§ Problem to work on: In the records below, reproduce word for word every line from the line with "sample: h=4 m=17" to the line with "It says h=9 m=59 s=45", including both of those lines.

● ● ● ● ● ● ●

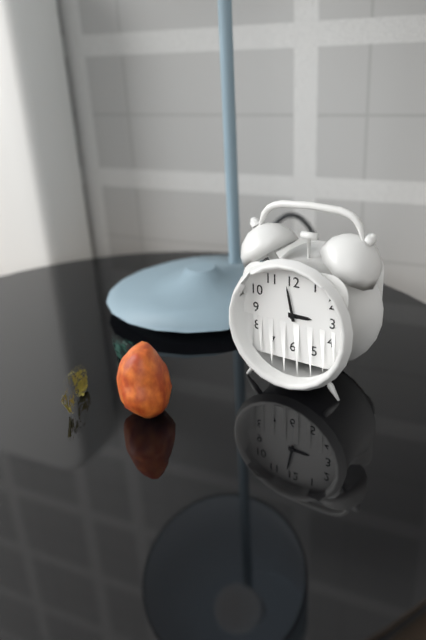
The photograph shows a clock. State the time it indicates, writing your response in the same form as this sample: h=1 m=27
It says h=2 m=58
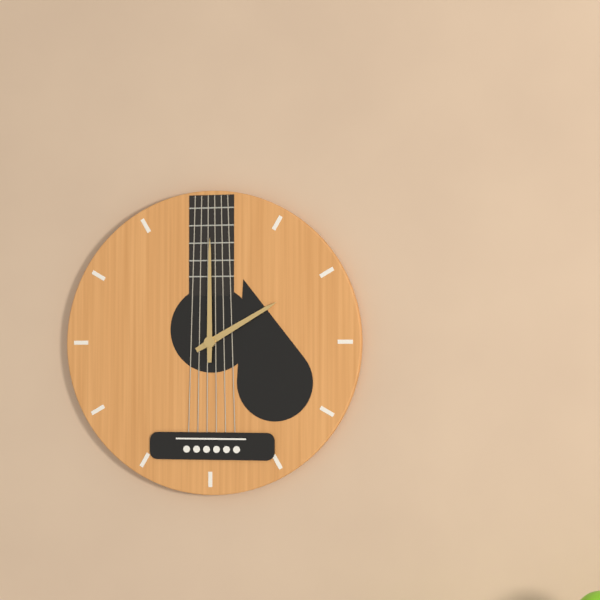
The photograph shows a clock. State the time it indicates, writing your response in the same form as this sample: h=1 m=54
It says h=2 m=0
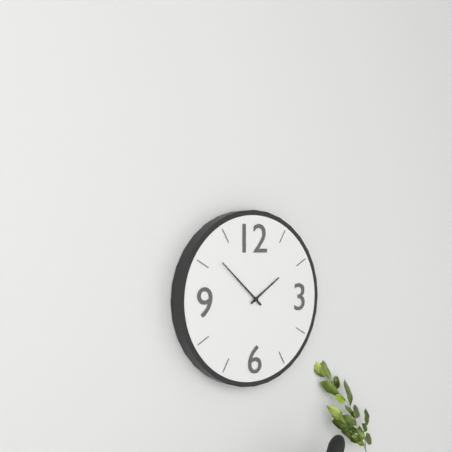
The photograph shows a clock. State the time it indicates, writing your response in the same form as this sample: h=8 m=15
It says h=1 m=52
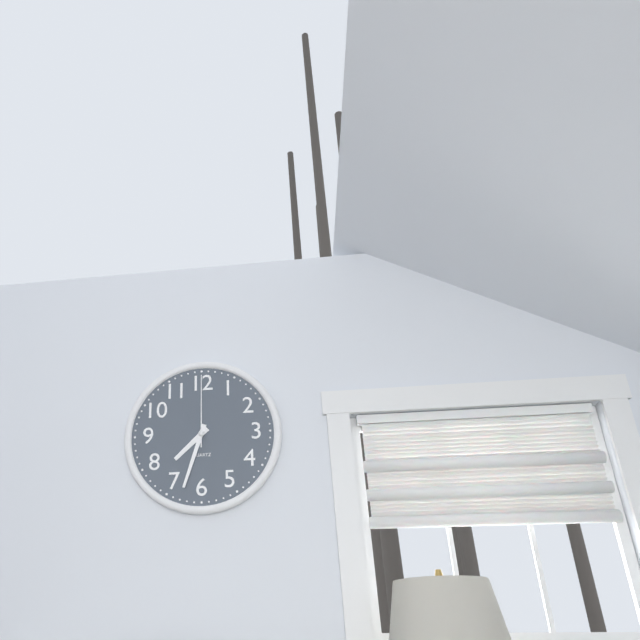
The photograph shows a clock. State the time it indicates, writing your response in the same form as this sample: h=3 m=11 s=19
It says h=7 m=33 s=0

● ● ● ● ● ● ●

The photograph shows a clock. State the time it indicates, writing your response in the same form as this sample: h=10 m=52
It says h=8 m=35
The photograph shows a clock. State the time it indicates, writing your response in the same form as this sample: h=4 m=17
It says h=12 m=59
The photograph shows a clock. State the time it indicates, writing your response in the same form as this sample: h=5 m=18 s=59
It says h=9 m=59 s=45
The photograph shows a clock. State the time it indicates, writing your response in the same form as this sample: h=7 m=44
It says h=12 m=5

● ● ● ● ● ● ●

§ Solution to this task:
The photograph shows a clock. State the time it indicates, writing your response in the same form as this sample: h=4 m=17
It says h=12 m=59
The photograph shows a clock. State the time it indicates, writing your response in the same form as this sample: h=5 m=18 s=59
It says h=9 m=59 s=45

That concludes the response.